Here's the scenario: I have a number of slightly different versions of a project in different folders in my home directory, which I want to compile intermittently. Each version contains certain libraries and output folders which have been hard-coded into the build process (not by me) to be located using environment variables. What I want is to be able to have the same script sit in the top level folder of each of these different project versions and source them to set the relevant paths for that version, relative to that top directory, and add them to the environment before I go to build.
So how can the scripts find out where exactly they are, without having to cd into each directory before I source them?
( P.S.
Just to preclude distractions on points of practicality: I liked this quote I found in a related thread:
Quote:
Originally Posted by cfaj
...Furthermore, it is almost never necessary to find the location of the executable. If you think you need it, you are probably trying to solve the wrong problem.
I agree. A better solution would probably be for the build script to optionally take directory flags and work from the env in their absence, but I don't really have the experience to hack up such a thing. It's a big old project (wxWebKit) and I'm quite unfamiliar with it. Perhaps at some point I can make a feature request for a more flexible build process.
In the meantime I think this is an interesting scripting problem anyway :-] )
Because he's not asking for his current working directory but for where the script
resides... e.g. if you happened to be in /tmp, and were to source e.g. /etc/bash_profile
he'd like to be able to print /etc from the sourced script, not /tmp
What's wrong with `which $0` too easy; I must be missing something too.
His script, like /etc/bash_profile, may not be in the $PATH,
in which case `which $0` won't work, will it ... worse, there
may be a different script with the same name in the $PATH .

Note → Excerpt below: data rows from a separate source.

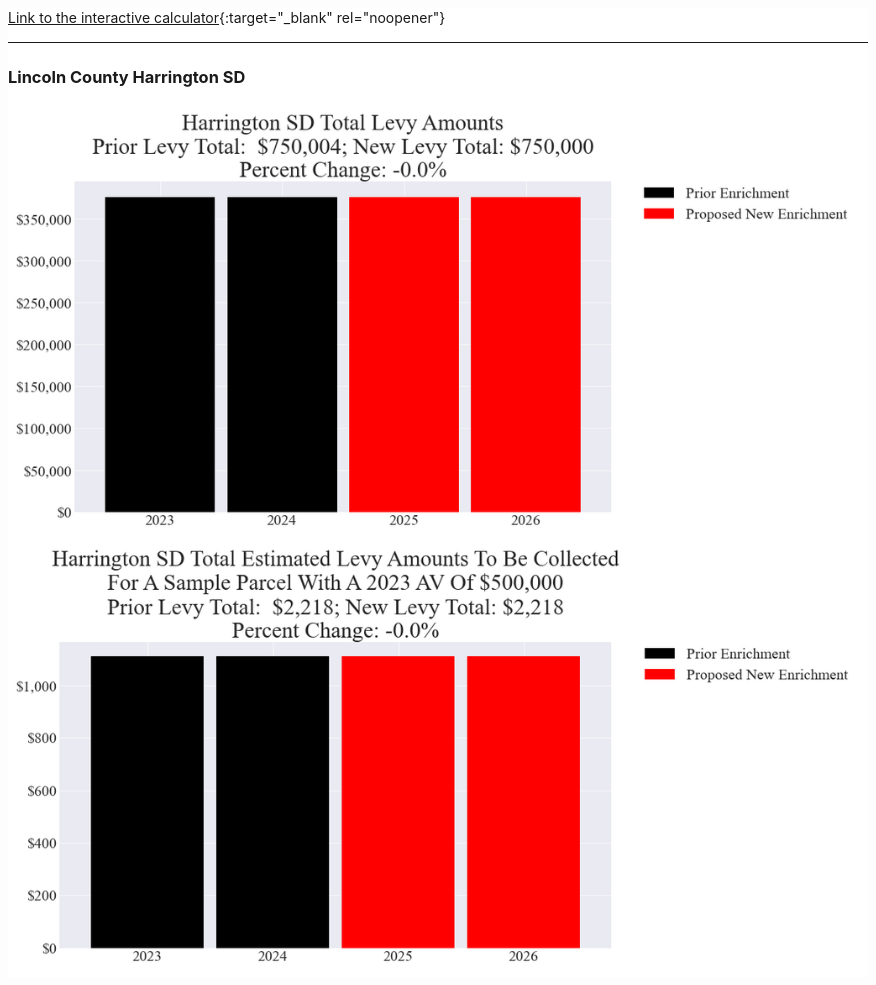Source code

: [Link to the interactive calculator](calculator_davenport_enrichment_20240213_enhanced){:target="_blank" rel="noopener"}

___

### Lincoln County Harrington SD

![Harrington SD enrichment levy totals chart](pagesManual/LeviesReport/20240213/HarringtonEnrichment.png "Harrington SD enrichment levy totals chart")
![Harrington SD enrichment levy example parcel chart](pagesManual/LeviesReport/20240213/HarringtonEnrichmentParcel.png "Harrington SD enrichment levy example parcel chart")
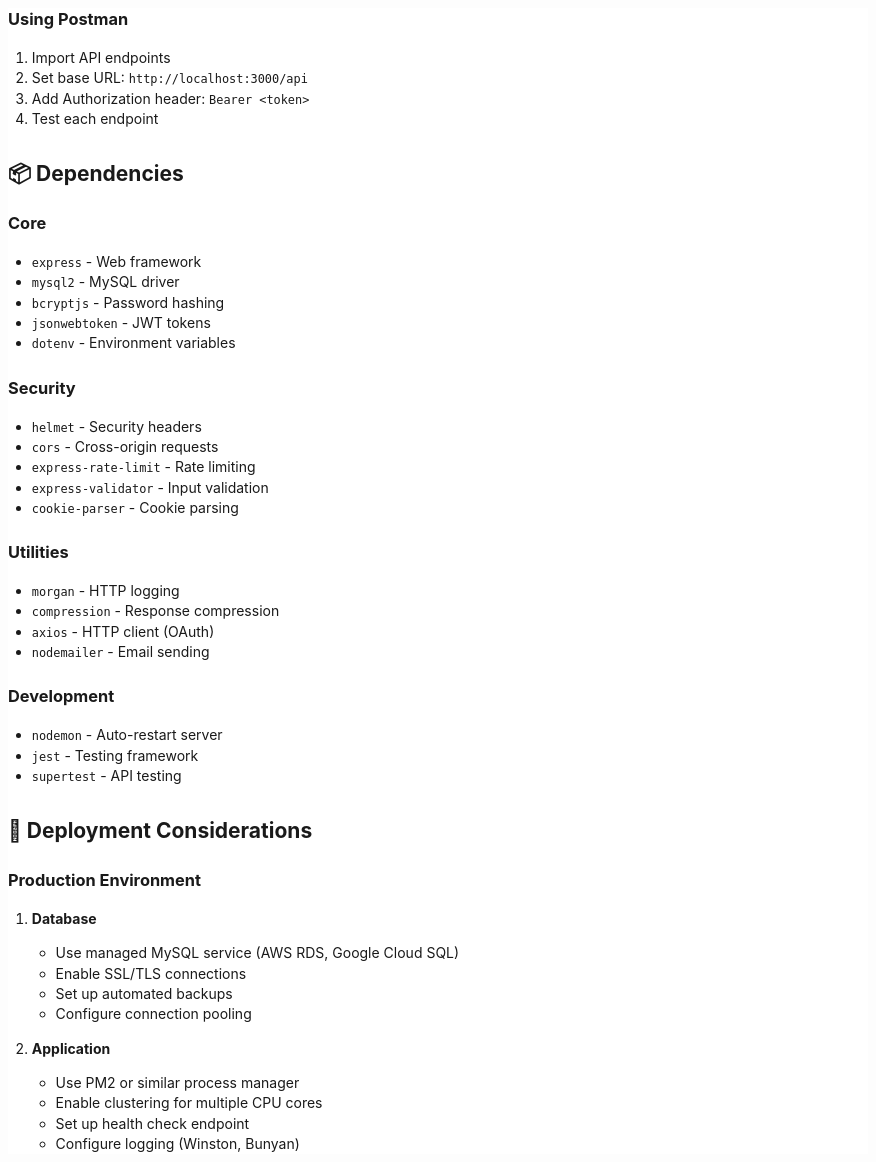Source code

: ### Using Postman

1. Import API endpoints
2. Set base URL: `http://localhost:3000/api`
3. Add Authorization header: `Bearer <token>`
4. Test each endpoint

## 📦 Dependencies

### Core
- `express` - Web framework
- `mysql2` - MySQL driver
- `bcryptjs` - Password hashing
- `jsonwebtoken` - JWT tokens
- `dotenv` - Environment variables

### Security
- `helmet` - Security headers
- `cors` - Cross-origin requests
- `express-rate-limit` - Rate limiting
- `express-validator` - Input validation
- `cookie-parser` - Cookie parsing

### Utilities
- `morgan` - HTTP logging
- `compression` - Response compression
- `axios` - HTTP client (OAuth)
- `nodemailer` - Email sending

### Development
- `nodemon` - Auto-restart server
- `jest` - Testing framework
- `supertest` - API testing

## 🚀 Deployment Considerations

### Production Environment

1. **Database**
   - Use managed MySQL service (AWS RDS, Google Cloud SQL)
   - Enable SSL/TLS connections
   - Set up automated backups
   - Configure connection pooling

2. **Application**
   - Use PM2 or similar process manager
   - Enable clustering for multiple CPU cores
   - Set up health check endpoint
   - Configure logging (Winston, Bunyan)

Because he's not asking for his current working directory but for where the script
resides... e.g. if you happened to be in /tmp, and were to source e.g. /etc/bash_profile
he'd like to be able to print /etc from the sourced script, not /tmp
Cheers,
Tink
This is not possible, bcoz it not (and never,) the current working directory where the executable resides. The current working directory of a process is the path from it was invoked, i.e. process created.